*Brief 1*
Transcribe the entries verbatim, from the first one through the line containing "genus: Emilia", with both ends included.

*Extract to read*
★ ★ ★

Dataflow compiler for QNN inference on FPGAs

This project is maintained by Xilinx

FINN Matrix Vector RTL Backend

17 Sep 2021 - Syed Asad Alam

The matrix vector RTL backend described in this is blog post is not yet integrated into the FINN compiler, but can be used as a drop-in replacement of the matrix-vector units generated by HLS. The FINN team hope to provide compiler integration for this component in the near future.

FINN Matrix Vector Unit (MVU)

The FINN matrix vector RTL backend is now released. It implements the matrix vector product operation and supports the AXI stream interface. It can be found here, with a brief explanation of how to implement and test it. This RTL backend was developed as part of Industry Secondment of the author who is a Research Fellow at the School of Computer Science and Statistics, Trinity College Dublin, the University of Dublin.

★ ★ ★

*Dataset entries*
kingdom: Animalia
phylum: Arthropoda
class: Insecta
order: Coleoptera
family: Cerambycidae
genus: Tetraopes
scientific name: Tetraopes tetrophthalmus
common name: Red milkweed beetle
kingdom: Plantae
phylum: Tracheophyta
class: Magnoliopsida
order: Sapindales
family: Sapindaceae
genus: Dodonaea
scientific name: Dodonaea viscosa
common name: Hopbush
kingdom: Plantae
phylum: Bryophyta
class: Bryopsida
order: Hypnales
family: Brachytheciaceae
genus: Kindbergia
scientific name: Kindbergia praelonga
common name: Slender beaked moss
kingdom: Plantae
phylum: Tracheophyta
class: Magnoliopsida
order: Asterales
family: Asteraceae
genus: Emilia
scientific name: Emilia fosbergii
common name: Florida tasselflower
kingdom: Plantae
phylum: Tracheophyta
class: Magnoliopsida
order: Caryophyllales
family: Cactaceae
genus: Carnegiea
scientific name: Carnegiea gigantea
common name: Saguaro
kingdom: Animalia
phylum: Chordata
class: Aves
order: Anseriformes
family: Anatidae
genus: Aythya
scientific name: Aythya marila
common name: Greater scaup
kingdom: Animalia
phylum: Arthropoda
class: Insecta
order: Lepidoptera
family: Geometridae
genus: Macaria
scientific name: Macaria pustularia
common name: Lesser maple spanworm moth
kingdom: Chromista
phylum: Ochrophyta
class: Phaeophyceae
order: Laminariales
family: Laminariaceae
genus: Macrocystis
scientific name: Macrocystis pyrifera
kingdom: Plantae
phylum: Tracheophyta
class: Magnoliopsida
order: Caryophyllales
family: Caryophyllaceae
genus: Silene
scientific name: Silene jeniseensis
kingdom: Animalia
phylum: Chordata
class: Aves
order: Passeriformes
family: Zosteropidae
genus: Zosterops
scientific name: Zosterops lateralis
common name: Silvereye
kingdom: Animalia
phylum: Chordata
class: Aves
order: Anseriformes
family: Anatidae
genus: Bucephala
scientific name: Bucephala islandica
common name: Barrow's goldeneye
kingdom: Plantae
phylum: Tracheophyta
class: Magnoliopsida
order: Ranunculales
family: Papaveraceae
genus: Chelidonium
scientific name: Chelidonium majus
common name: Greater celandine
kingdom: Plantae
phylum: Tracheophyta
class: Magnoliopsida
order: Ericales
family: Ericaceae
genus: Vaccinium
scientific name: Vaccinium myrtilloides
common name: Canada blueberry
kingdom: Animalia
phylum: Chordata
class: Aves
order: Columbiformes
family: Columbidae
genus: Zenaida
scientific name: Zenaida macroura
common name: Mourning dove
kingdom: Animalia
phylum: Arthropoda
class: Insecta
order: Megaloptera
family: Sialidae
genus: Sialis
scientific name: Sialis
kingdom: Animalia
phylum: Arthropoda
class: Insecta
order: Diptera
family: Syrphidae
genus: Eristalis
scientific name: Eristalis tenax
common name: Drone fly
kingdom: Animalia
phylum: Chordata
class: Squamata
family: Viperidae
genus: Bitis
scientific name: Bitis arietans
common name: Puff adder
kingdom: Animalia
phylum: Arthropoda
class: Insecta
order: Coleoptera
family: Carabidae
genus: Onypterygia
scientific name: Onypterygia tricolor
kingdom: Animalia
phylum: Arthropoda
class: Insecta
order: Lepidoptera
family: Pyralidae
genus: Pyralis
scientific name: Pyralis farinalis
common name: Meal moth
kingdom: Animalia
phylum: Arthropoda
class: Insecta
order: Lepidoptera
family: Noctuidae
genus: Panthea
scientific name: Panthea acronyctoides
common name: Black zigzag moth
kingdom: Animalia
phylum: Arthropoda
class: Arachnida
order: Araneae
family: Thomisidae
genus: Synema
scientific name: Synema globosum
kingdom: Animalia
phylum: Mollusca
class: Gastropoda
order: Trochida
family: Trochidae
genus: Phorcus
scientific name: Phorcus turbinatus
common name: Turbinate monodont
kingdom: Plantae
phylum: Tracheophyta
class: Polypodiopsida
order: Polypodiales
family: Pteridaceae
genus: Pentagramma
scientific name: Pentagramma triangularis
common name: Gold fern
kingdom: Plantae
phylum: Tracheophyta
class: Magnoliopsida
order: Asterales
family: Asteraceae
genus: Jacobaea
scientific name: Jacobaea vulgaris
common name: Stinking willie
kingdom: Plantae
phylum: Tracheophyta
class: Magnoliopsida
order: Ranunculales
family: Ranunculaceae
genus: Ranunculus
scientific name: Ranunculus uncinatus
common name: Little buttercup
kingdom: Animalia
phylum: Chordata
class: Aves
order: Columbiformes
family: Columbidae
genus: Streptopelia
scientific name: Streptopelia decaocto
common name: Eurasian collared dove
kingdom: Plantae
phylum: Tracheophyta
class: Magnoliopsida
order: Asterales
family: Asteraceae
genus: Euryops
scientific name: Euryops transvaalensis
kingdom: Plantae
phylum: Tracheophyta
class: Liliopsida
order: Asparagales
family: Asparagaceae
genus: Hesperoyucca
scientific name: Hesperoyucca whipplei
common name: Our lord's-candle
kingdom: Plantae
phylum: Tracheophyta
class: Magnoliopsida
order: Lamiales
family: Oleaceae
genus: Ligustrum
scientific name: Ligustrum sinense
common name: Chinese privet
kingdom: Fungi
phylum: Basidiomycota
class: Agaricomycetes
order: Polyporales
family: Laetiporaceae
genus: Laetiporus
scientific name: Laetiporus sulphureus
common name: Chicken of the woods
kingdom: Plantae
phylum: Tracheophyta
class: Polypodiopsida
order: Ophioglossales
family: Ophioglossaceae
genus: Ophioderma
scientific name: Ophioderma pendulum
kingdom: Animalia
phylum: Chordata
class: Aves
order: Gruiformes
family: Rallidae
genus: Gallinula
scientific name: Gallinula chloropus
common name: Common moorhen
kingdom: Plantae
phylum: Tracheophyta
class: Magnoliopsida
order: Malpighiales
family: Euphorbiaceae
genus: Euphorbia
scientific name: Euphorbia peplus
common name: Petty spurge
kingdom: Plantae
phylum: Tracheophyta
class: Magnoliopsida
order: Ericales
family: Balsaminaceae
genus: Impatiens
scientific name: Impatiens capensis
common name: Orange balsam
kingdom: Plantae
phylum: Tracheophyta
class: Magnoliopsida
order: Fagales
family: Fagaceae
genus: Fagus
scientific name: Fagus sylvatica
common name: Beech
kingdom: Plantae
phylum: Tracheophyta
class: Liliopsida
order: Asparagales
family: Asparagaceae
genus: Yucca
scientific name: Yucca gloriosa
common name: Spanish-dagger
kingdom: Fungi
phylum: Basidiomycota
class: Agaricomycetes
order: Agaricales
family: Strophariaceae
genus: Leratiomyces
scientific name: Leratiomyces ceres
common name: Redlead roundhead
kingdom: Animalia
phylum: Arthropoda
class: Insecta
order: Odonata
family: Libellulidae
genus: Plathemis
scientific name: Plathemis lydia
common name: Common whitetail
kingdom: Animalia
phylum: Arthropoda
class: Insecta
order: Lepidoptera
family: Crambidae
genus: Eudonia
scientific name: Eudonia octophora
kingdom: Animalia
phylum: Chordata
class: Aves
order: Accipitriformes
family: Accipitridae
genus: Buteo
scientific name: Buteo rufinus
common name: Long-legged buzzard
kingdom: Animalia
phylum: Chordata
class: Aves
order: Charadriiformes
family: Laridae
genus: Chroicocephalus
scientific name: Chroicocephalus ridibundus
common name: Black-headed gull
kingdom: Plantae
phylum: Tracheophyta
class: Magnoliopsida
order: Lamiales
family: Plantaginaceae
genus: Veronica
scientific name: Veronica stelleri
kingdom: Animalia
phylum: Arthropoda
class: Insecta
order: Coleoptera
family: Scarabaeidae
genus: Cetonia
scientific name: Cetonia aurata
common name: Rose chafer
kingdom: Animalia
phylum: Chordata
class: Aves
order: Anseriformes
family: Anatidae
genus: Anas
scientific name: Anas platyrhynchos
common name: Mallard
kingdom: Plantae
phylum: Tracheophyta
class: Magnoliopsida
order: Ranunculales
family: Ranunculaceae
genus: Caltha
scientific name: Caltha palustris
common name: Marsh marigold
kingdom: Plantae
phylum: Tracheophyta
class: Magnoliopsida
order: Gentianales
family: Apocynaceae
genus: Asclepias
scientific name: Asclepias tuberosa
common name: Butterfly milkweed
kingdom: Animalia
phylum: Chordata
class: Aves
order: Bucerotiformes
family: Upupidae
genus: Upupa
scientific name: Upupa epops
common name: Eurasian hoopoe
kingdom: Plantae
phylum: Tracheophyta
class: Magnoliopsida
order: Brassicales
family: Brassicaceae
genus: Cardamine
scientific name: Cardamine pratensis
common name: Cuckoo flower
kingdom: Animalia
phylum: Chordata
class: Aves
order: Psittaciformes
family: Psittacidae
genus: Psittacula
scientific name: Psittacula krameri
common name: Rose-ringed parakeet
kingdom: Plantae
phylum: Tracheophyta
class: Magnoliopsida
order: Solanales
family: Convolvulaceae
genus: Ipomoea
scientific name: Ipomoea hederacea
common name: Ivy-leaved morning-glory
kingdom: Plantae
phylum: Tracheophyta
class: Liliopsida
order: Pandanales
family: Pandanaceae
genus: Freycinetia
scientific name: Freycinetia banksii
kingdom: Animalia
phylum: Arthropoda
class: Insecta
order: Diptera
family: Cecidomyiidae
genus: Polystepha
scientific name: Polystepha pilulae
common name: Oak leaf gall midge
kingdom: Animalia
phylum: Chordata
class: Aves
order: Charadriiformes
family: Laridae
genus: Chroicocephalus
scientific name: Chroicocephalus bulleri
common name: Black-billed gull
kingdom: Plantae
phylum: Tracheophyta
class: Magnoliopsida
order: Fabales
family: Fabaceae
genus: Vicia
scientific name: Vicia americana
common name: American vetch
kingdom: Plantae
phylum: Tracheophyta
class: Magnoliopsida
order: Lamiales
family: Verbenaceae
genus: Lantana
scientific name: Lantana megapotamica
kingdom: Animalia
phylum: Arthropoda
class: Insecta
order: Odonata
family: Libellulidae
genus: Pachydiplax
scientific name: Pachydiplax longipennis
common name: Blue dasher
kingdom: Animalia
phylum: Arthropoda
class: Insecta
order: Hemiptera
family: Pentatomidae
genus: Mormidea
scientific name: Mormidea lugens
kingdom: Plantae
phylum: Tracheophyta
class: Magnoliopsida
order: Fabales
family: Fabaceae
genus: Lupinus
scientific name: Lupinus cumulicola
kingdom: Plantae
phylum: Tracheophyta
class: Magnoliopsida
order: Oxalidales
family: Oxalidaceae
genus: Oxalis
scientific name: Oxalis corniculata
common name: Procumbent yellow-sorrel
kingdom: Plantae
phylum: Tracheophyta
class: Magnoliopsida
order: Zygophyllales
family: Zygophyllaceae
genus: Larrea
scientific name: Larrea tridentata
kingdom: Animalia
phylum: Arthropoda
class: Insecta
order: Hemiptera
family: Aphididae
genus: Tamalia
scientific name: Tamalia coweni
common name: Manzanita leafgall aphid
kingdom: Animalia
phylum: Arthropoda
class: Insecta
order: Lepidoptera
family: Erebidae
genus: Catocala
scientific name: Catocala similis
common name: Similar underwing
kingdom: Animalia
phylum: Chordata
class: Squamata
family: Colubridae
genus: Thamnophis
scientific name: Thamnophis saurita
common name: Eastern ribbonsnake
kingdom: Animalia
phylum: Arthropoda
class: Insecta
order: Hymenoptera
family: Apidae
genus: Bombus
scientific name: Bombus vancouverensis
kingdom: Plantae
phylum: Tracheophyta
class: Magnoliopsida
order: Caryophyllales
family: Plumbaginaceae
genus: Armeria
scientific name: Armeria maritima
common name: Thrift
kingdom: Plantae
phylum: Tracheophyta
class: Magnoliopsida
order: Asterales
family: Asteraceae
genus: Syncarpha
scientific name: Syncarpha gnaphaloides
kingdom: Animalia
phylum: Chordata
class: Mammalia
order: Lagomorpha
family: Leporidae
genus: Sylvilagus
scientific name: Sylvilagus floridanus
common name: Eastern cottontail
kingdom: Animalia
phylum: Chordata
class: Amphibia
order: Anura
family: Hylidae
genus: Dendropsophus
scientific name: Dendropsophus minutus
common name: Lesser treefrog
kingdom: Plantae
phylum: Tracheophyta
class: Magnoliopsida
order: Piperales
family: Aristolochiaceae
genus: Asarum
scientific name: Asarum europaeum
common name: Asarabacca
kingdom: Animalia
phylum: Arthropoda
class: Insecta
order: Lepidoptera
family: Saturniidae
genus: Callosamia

★ ★ ★

*Brief 2*
Using the post on the FINN matrix vector RTL backend, explain how the backend can be used even though it is not yet part of the FINN compiler.

*Final result 1*
kingdom: Animalia
phylum: Arthropoda
class: Insecta
order: Coleoptera
family: Cerambycidae
genus: Tetraopes
scientific name: Tetraopes tetrophthalmus
common name: Red milkweed beetle
kingdom: Plantae
phylum: Tracheophyta
class: Magnoliopsida
order: Sapindales
family: Sapindaceae
genus: Dodonaea
scientific name: Dodonaea viscosa
common name: Hopbush
kingdom: Plantae
phylum: Bryophyta
class: Bryopsida
order: Hypnales
family: Brachytheciaceae
genus: Kindbergia
scientific name: Kindbergia praelonga
common name: Slender beaked moss
kingdom: Plantae
phylum: Tracheophyta
class: Magnoliopsida
order: Asterales
family: Asteraceae
genus: Emilia

*Final result 2*
The backend is not yet integrated into the FINN compiler, but it can serve as a drop-in replacement for the matrix-vector units generated by HLS. The FINN team hopes to add compiler integration for it in the near future.